Here is part 2 of Hermana Merkley's account of our exploits with Argentine bureaucracies! Enjoy!
Dear family and friends,
I promised you the rest of the story in getting our utilities changed into our name so here it is!
After finally getting the gas changed into our name, we felt confident as we walked down to the public services which bills for electric/water/garbage. With copies of our rental contract and passport in hand and an approximate address on Kirchner, the main road downtown, we were ready to tackle this next errand. After wandering around and asking at least two people for directions, we finally realized we had passed the building twice, not knowing what we were really looking for. Feeling somewhat humbled, we walked inside and took a number. Most businesses here run on this system. If you want service, you take a number and wait for it to be called. There were at least twenty numbers ahead of ours with four boxes, or attendants, so we knew it would be a long wait.
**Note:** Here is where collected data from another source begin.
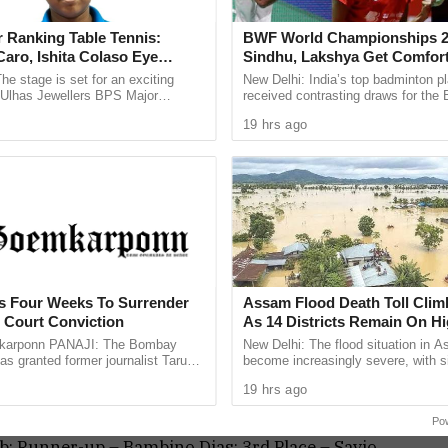
ndeep Heble (Secretary, GBA), Mahesh Gaonkar
(Secretary, SJAG) graced the occasion among
 Ranking Table Tennis:
BWF World Championships 2
aro, Ishita Colaso Eye
Sindhu, Lakshya Get Comfor
les As Finals Lineup
Starts, Ayush Shetty Faces D
he stage is set for an exciting
New Delhi: India’s top badminton p
d
Champion Shi Yu Qi
e Ulhas Jewellers BPS Major
received contrasting draws for th
le Tennis Tournament 2026, with
Championships 2026, with PV Sind
19 hrs ago
 and Ishita Colaso ...
Lakshya Sen handed ...
; Runner-up – Sachin Chatte; 3rd Place – Akhil
ias & Sachin Chatte; Runners-up – Amresh Parab
want / Vijay Kamble and Subhashish Govekar /
ts Four Weeks To Surrender
Assam Flood Death Toll Clim
h Court Conviction
As 14 Districts Remain On Hi
k; Runner-up – Prachi Gaonkar; 3rd Place –
arponn PANAJI: The Bombay
New Delhi: The flood situation in 
as granted former journalist Tarun
become increasingly severe, with s
av
weeks to surrender after convicting
people losing their lives in the past
19 hrs ago
013 rape case ...
taking the death toll ...
Po
b; Runner-up – Bambino Dias; 3rd Place – Savio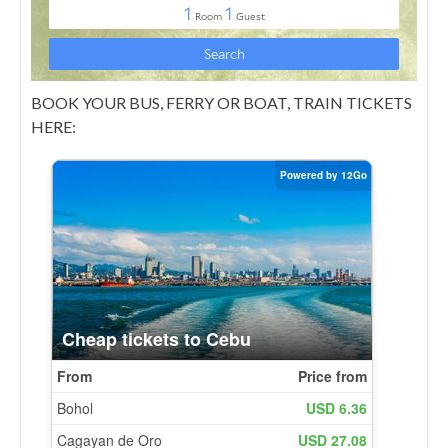
BOOK YOUR BUS, FERRY OR BOAT, TRAIN TICKETS
HERE: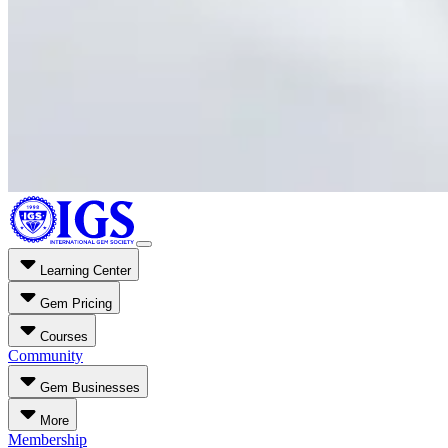
Learning Center
Gem Pricing
Courses
Community
Gem Businesses
More
Membership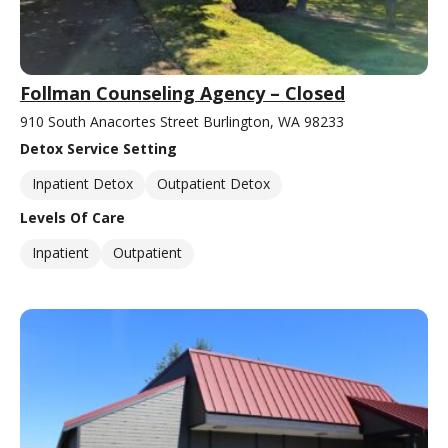
Follman Counseling Agency – Closed
910 South Anacortes Street Burlington, WA 98233
Detox Service Setting
Inpatient Detox
Outpatient Detox
Levels Of Care
Inpatient
Outpatient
The room was filled with people, with more people entering than leaving. It was just after 12:00 and many people were on their lunch break. Most of the businesses here actually close for lunch and the cultural siesta. The public services stay open until 1:30 p.m. but does not reopen later in the day. Soon I felt perspiration pooling on my forehead and running down my back. (That is the other thing we have noticed here; many people keep their homes or businesses very warm.) After feeling like we were starting to cook, we decided to step outside to cool off. We wandered down to a craft store and checked out the yarn prices. (Yes, Elder Merkley is very supportive of my wishes.) After a few minutes we headed back to the public services, hoping they would get to our number before they closed. There were still about seven numbers to go so we waited, anxiously watching the clock. Finally, our number was called. We went up to the attendant and presented our documents. She took one look at the copy of our rental agreement and told us that it wasn't sufficient. She needed the original certified copy. We left feeling discouraged because our certified copy was at the mission office in Comodoro Rivadavia, around 500 miles away.
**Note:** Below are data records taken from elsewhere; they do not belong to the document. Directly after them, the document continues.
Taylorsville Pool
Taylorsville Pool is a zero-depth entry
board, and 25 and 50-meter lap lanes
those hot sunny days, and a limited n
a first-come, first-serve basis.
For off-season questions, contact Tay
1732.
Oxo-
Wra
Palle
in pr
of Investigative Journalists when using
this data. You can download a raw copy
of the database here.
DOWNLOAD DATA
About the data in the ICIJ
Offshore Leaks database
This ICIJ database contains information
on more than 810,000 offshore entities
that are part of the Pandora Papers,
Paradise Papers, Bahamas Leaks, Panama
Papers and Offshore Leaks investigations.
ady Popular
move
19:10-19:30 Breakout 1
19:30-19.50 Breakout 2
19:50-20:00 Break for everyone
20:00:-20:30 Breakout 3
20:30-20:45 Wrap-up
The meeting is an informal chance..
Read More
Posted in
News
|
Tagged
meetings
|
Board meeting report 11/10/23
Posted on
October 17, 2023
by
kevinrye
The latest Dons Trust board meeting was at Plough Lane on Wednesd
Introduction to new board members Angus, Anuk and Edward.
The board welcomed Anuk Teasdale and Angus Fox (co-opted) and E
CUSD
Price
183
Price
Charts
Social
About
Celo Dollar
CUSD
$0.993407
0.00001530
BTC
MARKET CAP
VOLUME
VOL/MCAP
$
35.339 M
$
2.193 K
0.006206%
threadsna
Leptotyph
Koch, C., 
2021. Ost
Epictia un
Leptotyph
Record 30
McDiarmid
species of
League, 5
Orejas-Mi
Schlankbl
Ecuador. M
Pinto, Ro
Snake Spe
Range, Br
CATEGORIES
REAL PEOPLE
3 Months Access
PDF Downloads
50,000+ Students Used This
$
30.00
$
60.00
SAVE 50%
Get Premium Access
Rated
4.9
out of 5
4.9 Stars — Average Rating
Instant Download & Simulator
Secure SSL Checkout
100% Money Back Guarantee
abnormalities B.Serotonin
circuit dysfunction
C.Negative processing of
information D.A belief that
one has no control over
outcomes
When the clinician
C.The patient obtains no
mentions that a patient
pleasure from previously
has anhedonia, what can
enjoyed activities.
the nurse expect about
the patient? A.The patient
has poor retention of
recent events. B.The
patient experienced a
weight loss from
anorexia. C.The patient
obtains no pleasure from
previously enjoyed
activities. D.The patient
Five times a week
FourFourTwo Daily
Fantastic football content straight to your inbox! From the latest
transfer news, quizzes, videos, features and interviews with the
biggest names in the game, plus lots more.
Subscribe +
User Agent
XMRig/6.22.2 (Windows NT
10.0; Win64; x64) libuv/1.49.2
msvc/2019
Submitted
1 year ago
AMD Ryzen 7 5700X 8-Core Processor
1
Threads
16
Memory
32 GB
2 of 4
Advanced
After talking with Elder Carter in the mission office and explaining our dilemma, he decided to send us the original document by certified mail. Three days later we received a notice in our mailbox that we had a certified letter waiting for us at the post office. The mail system within the country seems to be very efficient. Since the post office closes early, we had to wait until the next day to retrieve our letter.
The next day we walked down to the post office and waited in line, thankfully a very short line, and showed the postal worker our notice. She politely told us that we were at the wrong place. We needed to go downstairs to a different room to request a certified letter. After finding the room, we were relieved to see that only one person was ahead of us in line. We proudly presented the new postal worker our notice, and he went to find our letter. We waited, and waited, and waited. I was starting to wonder if he had taken a lunch break when he finally returned with our letter. We left clutching the document, knowing that we would have to return to the public services another day since they were now closed.
Success at day 7!
Our second time at the public services the line was shorter and the room wasn't quite as hot. (We are learning to be thankful for small miracles.) When our number was called, we showed the attendant our original certified copy of our rental agreement. She quickly looked it over and then told us we needed to give her a copy of the certified copy that she could keep on file. We handed her the copy we had made days earlier, puzzled by why she had to see the orginal copy in the first place. She then told us that she couldn't transfer the utilities into our name until the final bill was paid by the previous tenant, a bill that hadn't even been sent out yet. Not wanting to go through this process all over again, we agreed to pay the previous bill which was about $6.50 USD. The government heavily subsidizes the public utilities which is a blessing to those who are really struggling financially. The attendant gave as a hand written copy of the bill and showed as the window where we could pay it. And yes, you guessed it, we had to wait in another line. We paid the bill and went back to the first attendant. She verified our receipt and quickly and efficiently made the changes. She then told us we were good to go, but reminded us that when the next bill came in the mail in a week or two for the $6.50, we should ignore it since we had already paid it.